→ **AIM OF THE TASK**:
Output each entry that follows exactly. Images stay out.

→ **Transcribed page contents**:
=== Begin Enclosure ===

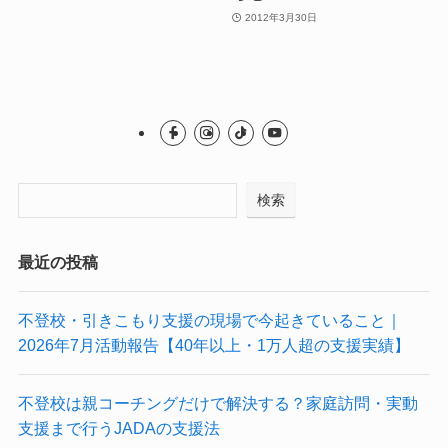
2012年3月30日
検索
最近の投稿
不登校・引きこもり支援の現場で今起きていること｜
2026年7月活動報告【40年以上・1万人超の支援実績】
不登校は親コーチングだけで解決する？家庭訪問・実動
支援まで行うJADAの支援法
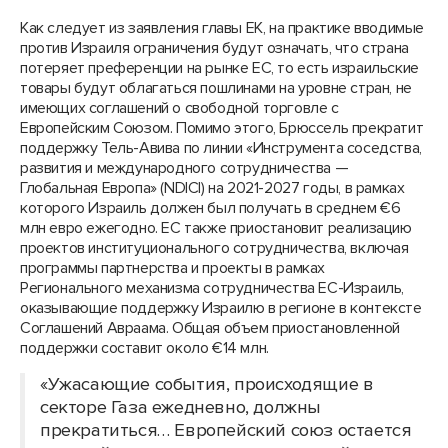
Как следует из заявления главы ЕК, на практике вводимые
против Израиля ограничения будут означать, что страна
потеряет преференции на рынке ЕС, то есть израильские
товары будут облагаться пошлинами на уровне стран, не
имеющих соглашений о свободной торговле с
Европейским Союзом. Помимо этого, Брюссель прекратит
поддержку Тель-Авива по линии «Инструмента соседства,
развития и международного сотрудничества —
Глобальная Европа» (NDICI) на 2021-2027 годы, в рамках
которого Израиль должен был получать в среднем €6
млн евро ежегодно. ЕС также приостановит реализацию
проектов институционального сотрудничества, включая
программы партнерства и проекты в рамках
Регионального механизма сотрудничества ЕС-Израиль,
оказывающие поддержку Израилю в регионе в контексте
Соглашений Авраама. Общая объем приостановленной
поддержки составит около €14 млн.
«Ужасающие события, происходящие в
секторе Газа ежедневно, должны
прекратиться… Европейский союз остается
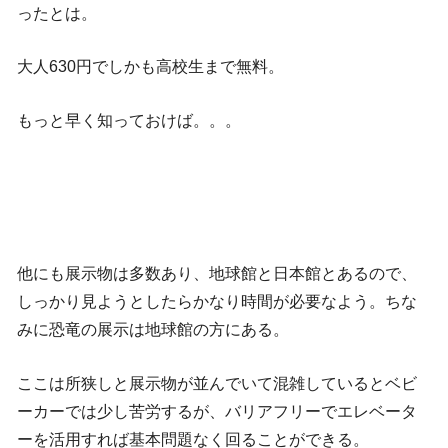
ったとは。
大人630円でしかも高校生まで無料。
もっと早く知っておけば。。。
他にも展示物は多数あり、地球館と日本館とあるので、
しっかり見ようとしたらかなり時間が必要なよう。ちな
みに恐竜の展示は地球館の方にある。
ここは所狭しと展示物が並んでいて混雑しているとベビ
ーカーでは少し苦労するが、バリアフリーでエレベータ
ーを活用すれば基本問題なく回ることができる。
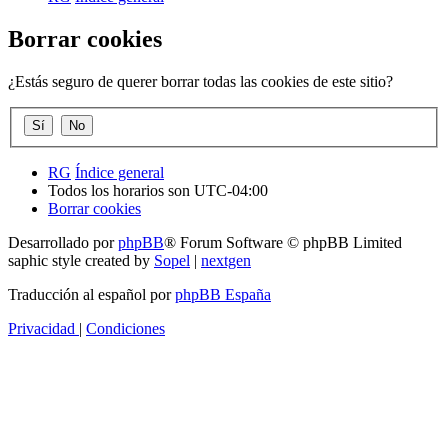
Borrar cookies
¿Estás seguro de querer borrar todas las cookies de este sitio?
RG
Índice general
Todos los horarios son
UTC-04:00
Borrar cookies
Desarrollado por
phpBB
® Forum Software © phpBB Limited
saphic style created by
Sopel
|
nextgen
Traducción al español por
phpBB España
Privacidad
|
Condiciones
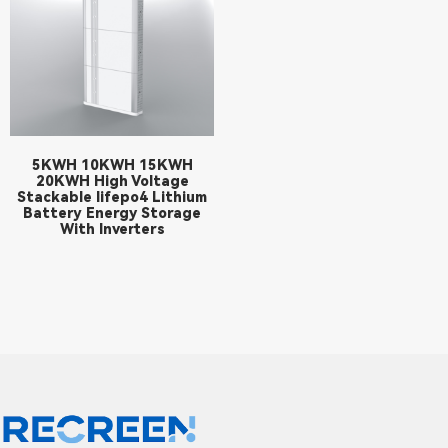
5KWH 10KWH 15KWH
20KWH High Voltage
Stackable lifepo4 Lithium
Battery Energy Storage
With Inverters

=== End Enclosure ===

→ **RESPONSE BELOW**:
2012年3月30日
検索
最近の投稿
不登校・引きこもり支援の現場で今起きていること｜
2026年7月活動報告【40年以上・1万人超の支援実績】
不登校は親コーチングだけで解決する？家庭訪問・実動
支援まで行うJADAの支援法
Как следует из заявления главы ЕК, на практике вводимые
против Израиля ограничения будут означать, что страна
потеряет преференции на рынке ЕС, то есть израильские
товары будут облагаться пошлинами на уровне стран, не
имеющих соглашений о свободной торговле с
Европейским Союзом. Помимо этого, Брюссель прекратит
поддержку Тель-Авива по линии «Инструмента соседства,
развития и международного сотрудничества —
Глобальная Европа» (NDICI) на 2021-2027 годы, в рамках
которого Израиль должен был получать в среднем €6
млн евро ежегодно. ЕС также приостановит реализацию
проектов институционального сотрудничества, включая
программы партнерства и проекты в рамках
Регионального механизма сотрудничества ЕС-Израиль,
оказывающие поддержку Израилю в регионе в контексте
Соглашений Авраама. Общая объем приостановленной
поддержки составит около €14 млн.
«Ужасающие события, происходящие в
секторе Газа ежедневно, должны
прекратиться… Европейский союз остается
ったとは。
大人630円でしかも高校生まで無料。
もっと早く知っておけば。。。
他にも展示物は多数あり、地球館と日本館とあるので、
しっかり見ようとしたらかなり時間が必要なよう。ちな
みに恐竜の展示は地球館の方にある。
ここは所狭しと展示物が並んでいて混雑しているとベビ
ーカーでは少し苦労するが、バリアフリーでエレベータ
ーを活用すれば基本問題なく回ることができる。
Borrar cookies
¿Estás seguro de querer borrar todas las cookies de este sitio?
RG
Índice general
Todos los horarios son
UTC-04:00
Borrar cookies
Desarrollado por
phpBB
® Forum Software © phpBB Limited
saphic style created by
Sopel
|
nextgen
Traducción al español por
phpBB España
Privacidad
|
Condiciones
5KWH 10KWH 15KWH
20KWH High Voltage
Stackable lifepo4 Lithium
Battery Energy Storage
With Inverters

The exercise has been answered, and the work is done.